Today, populations of Turquets octopus in the Weddell, Amundsen and Ross seas are separated by the continent-sized West Antarctic ice shelves and do not mix.
However, the study suggests that there was a final genetic connection between these populations about 125,000 years ago, during the Last Interglacial, when global temperatures were similar to today.
This finding shows that the West Antarctic ice sheet collapsed during this time, an event that flooded coastal regions but opened up areas bound by ice on the sea floor for octopuses, which could eventually encounter and breed members of the Turquets population that were once geographically separated from each other.
What makes the WAIS important is that it is also Antarcticas current largest contributor to global sea level rise. A complete collapse could raise global sea levels by somewhere between 3 and 5 meters, said study author Jan Strugnell, professor and director of the Center for Sustainable Tropical Fisheries and Aquaculture at James Cook University. , in a statement. Strugnell first came up with the idea of using genomic methods to determine if the ice sheet collapsed during the Last Interglacial.
Understanding how the WAIS was configured in the recent past when global temperatures were similar to today will help us better predict future sea level rise, he said.
The team chose this type of octopus for the study because the animals are relatively immobile in that they can only crawl along the sea floor, meaning they are more likely to breed within their genetically distinct local populations. In contrast, a fast-moving marine species like krill has more homogenous DNA, distorting historical genetic connections, Lau said.
In addition, the biology of the Turquets octopus has been studied quite a bit, and scientists understand the DNA mutation rate and generation time, which are important for accurate molecular dating, Lau added.

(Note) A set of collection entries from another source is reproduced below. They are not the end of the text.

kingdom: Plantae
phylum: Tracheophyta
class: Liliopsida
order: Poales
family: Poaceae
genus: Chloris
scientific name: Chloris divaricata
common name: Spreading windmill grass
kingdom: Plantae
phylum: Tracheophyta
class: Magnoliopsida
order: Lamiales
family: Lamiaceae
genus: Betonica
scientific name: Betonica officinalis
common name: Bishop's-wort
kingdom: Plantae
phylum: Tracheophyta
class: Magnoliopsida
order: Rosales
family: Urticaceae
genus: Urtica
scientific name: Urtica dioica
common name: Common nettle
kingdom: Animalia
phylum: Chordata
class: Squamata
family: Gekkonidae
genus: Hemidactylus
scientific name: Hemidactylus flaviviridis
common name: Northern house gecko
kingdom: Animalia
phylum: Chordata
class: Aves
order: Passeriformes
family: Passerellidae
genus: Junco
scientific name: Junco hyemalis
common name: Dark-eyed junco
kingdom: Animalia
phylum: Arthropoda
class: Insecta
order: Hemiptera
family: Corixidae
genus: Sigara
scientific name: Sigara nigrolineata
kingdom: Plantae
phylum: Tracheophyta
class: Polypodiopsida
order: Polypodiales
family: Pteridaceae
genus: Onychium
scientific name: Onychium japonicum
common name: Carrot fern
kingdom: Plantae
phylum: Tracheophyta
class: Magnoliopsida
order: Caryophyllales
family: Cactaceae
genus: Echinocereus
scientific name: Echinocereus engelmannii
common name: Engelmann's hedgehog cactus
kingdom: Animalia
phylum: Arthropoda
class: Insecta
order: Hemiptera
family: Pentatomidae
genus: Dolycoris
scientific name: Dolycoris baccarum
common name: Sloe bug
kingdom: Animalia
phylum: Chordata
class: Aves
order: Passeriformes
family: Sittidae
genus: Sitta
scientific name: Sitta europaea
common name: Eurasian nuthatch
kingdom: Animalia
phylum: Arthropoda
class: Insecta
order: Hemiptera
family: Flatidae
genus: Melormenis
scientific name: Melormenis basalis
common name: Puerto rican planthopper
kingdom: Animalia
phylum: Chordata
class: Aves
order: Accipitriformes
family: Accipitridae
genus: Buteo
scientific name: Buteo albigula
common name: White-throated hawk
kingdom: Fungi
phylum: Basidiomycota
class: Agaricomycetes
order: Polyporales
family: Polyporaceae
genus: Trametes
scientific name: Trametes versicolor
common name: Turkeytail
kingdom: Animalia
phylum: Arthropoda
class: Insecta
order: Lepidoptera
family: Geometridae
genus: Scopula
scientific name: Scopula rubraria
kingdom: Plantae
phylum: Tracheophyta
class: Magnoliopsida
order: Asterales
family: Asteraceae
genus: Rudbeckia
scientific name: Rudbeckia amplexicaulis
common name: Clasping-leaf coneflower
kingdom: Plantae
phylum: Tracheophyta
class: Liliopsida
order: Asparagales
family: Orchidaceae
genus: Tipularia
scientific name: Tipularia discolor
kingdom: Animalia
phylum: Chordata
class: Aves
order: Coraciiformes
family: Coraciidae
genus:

Previous studies involving crustacean and marine mollusk species have detected a biological signature of ice shelf collapse with a direct connection between the Ross and Weddell seas, Lau said. But the new Turquet octopus study is the first with high enough resolution data and a large enough sample size to understand whether that genetic connectivity is driven by ice sheet collapse or a slower movement of octopuses around their enclosures.
Lau said his team’s genetic approaches cannot reveal exactly when the ice sheet collapsed or how long the event took. However, with new octopus samples and more advanced DNA analysis techniques, these questions may be resolved in the future.
“We would like to continue to use DNA as a proxy to explore other parts of Antarctica whose climate history is poorly understood,” he said. Always looking for new species to test these scientific questions.
In a commentary published alongside the study, Andrea Dutton, a professor in the geoscience department at the University of Wisconsin-Madison, and Robert M.
DeConto, a professor at the School of Earth and Sustainability at the University of Massachusetts Amherst, calls the new research pioneering.
They noted that while geological evidence is mounting that the frozen expanse of the West Antarctic ice sheet may have collapsed during the Last Interglacial period, each study’s findings contained caves.
Bringing a whole different set of data to bear on this urgent issue raises some interesting questions, including whether this history will repeat itself, given the Earths current temperature trajectory, they added. .
Using octopus genomics is a new and exciting way to answer an important question about historical climate change, said Douglas Crawford, a professor of marine biology and ecology at the University of Miami. was not involved in the research.
It was a careful study with a sufficient sample size and a carefully analyzed set of genetic markers, he added.
It takes a challenging hypothesis and uses a completely independent data set that (finally) supports the WAIS collapse, he said via email.